_Your assignment_:
Every line of the entries below that mentions "ufak" is to be copied out.

╭─ Data extracts

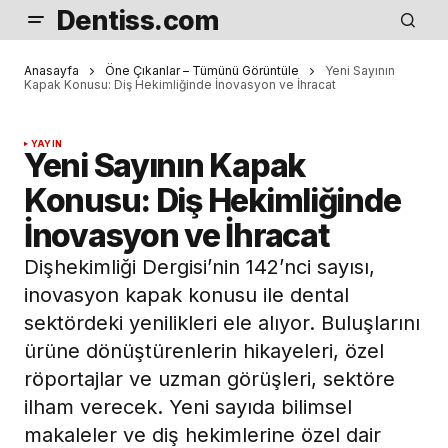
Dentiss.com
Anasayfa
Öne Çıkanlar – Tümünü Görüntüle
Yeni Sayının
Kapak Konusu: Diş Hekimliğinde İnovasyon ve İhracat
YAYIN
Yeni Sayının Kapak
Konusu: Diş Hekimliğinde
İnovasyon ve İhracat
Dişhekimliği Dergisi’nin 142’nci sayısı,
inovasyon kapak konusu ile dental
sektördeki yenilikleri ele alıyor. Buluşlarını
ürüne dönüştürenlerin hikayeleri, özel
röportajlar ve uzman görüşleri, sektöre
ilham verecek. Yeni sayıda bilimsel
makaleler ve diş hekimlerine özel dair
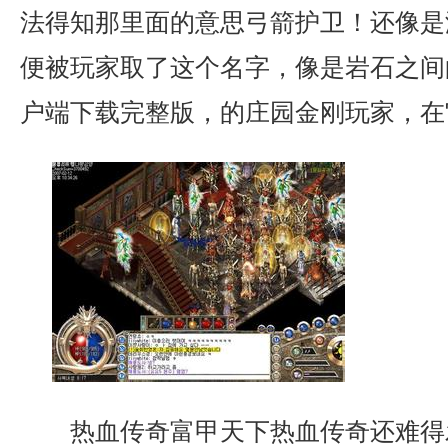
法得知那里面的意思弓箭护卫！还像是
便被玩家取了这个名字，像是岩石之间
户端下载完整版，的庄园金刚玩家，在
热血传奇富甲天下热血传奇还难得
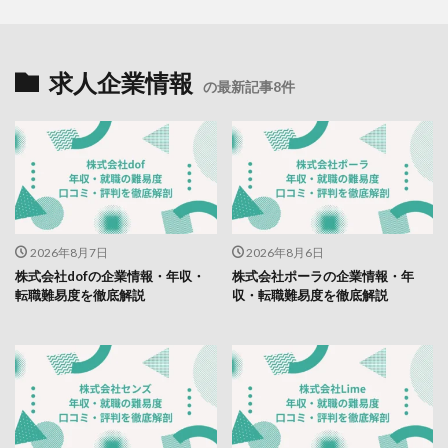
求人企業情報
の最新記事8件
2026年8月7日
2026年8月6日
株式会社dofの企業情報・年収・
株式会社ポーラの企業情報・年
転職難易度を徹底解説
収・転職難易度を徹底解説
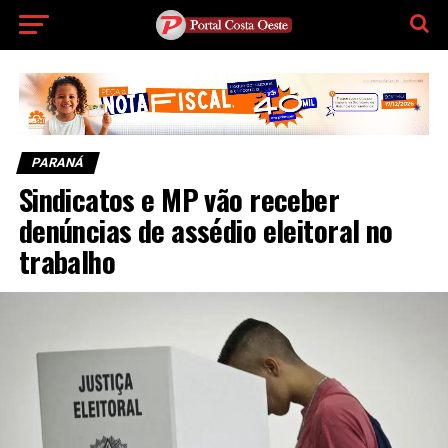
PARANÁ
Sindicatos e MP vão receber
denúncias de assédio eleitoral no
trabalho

╰─
╭─ Data extracts

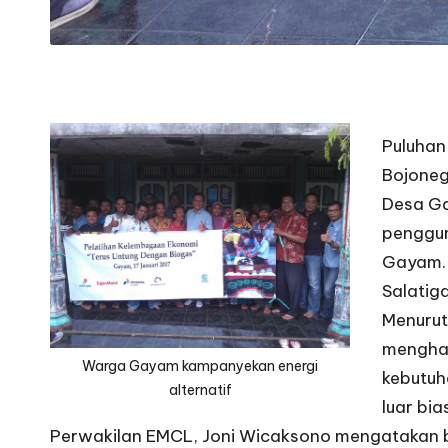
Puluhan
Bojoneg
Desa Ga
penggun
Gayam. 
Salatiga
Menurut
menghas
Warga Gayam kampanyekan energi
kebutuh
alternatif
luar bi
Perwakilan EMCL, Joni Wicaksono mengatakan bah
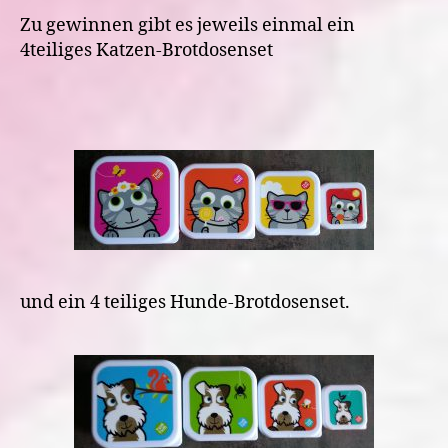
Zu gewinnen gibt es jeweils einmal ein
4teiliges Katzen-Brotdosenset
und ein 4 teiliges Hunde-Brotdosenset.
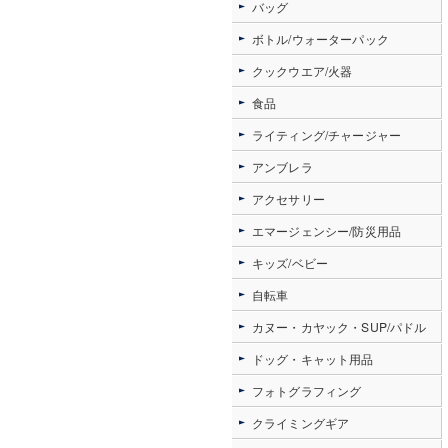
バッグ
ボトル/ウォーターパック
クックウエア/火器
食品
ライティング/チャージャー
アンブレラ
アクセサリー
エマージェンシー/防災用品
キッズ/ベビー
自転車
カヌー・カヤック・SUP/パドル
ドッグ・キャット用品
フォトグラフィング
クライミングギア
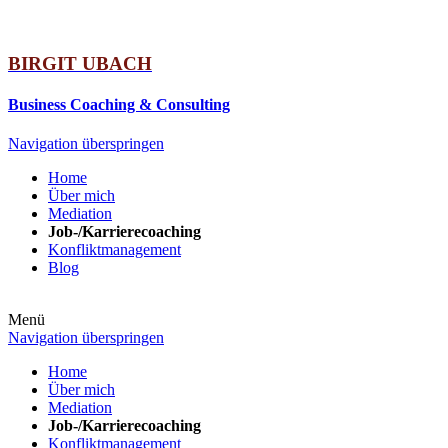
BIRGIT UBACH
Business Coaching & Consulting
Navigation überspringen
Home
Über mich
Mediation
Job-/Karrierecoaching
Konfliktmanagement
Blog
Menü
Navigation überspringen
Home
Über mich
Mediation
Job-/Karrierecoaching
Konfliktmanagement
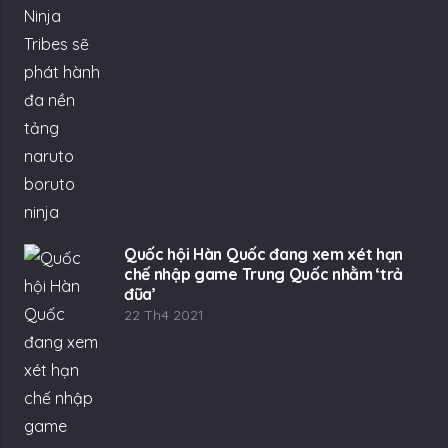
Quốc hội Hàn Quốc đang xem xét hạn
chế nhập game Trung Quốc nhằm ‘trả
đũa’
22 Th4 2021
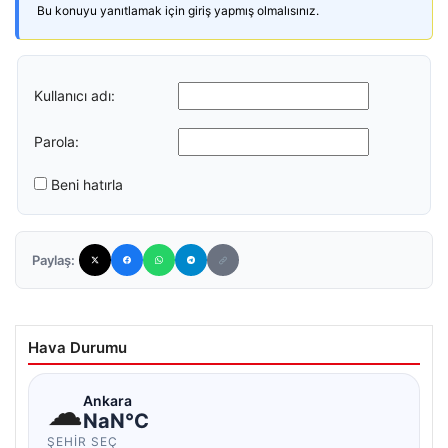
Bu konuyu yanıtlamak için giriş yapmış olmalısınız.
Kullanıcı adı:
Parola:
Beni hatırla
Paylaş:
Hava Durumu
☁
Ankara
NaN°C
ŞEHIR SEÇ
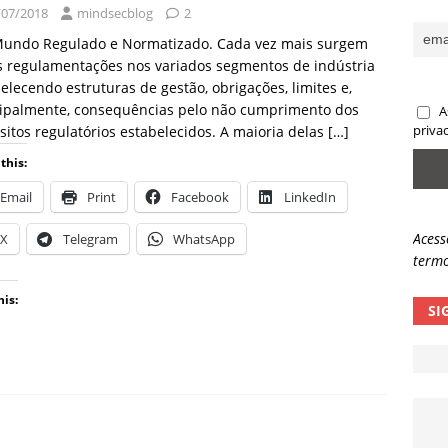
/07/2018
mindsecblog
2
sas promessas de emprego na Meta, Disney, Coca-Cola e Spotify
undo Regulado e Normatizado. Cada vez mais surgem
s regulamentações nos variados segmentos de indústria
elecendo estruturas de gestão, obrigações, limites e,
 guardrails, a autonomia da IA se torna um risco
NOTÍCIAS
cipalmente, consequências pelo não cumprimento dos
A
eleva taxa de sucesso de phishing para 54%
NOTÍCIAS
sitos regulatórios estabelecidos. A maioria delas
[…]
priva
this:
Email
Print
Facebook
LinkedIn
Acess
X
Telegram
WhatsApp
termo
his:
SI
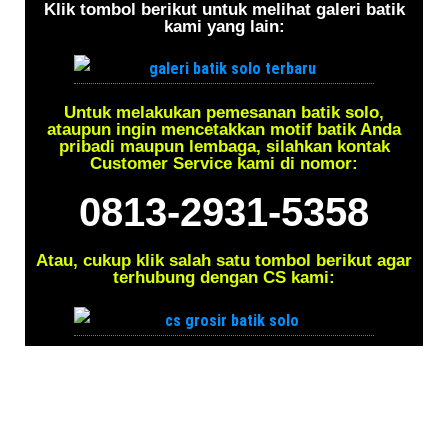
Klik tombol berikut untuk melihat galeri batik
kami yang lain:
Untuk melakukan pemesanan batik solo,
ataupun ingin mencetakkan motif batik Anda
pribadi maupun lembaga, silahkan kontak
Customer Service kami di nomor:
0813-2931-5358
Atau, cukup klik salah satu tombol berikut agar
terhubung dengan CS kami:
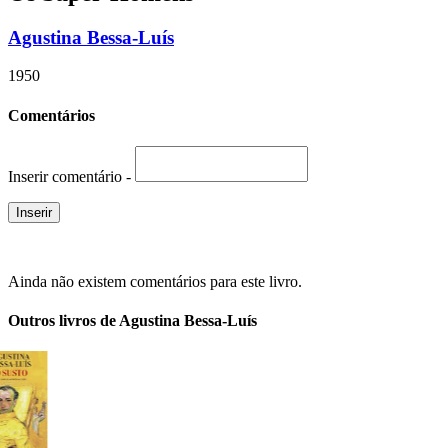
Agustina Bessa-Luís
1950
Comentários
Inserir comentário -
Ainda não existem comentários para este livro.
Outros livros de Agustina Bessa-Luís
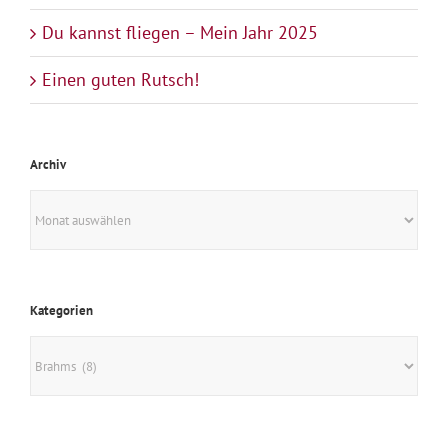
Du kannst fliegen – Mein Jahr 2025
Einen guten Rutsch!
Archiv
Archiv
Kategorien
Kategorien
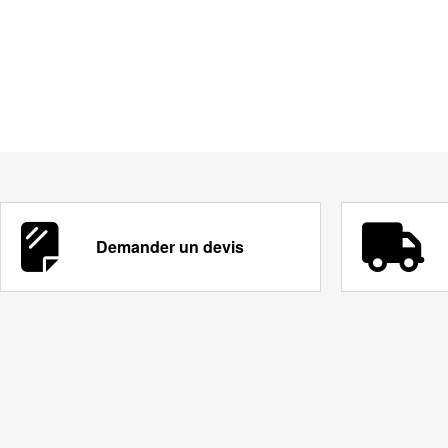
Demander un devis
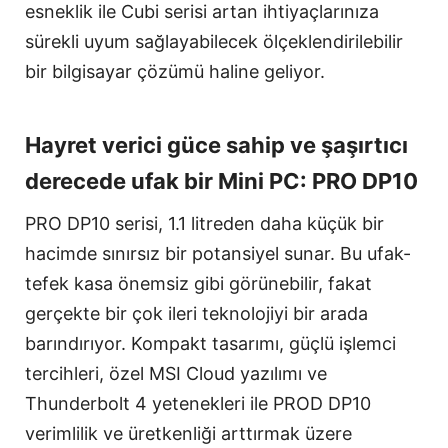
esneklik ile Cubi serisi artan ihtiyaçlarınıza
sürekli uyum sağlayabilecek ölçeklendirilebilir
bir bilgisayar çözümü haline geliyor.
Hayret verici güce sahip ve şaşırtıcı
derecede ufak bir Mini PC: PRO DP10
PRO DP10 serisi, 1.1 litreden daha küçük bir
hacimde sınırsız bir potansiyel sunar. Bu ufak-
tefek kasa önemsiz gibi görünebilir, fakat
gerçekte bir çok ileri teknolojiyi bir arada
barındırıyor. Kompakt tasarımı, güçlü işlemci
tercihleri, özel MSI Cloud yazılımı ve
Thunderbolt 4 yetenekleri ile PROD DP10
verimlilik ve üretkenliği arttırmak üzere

╰─

_Solved exercise_:
derecede ufak bir Mini PC: PRO DP10
hacimde sınırsız bir potansiyel sunar. Bu ufak-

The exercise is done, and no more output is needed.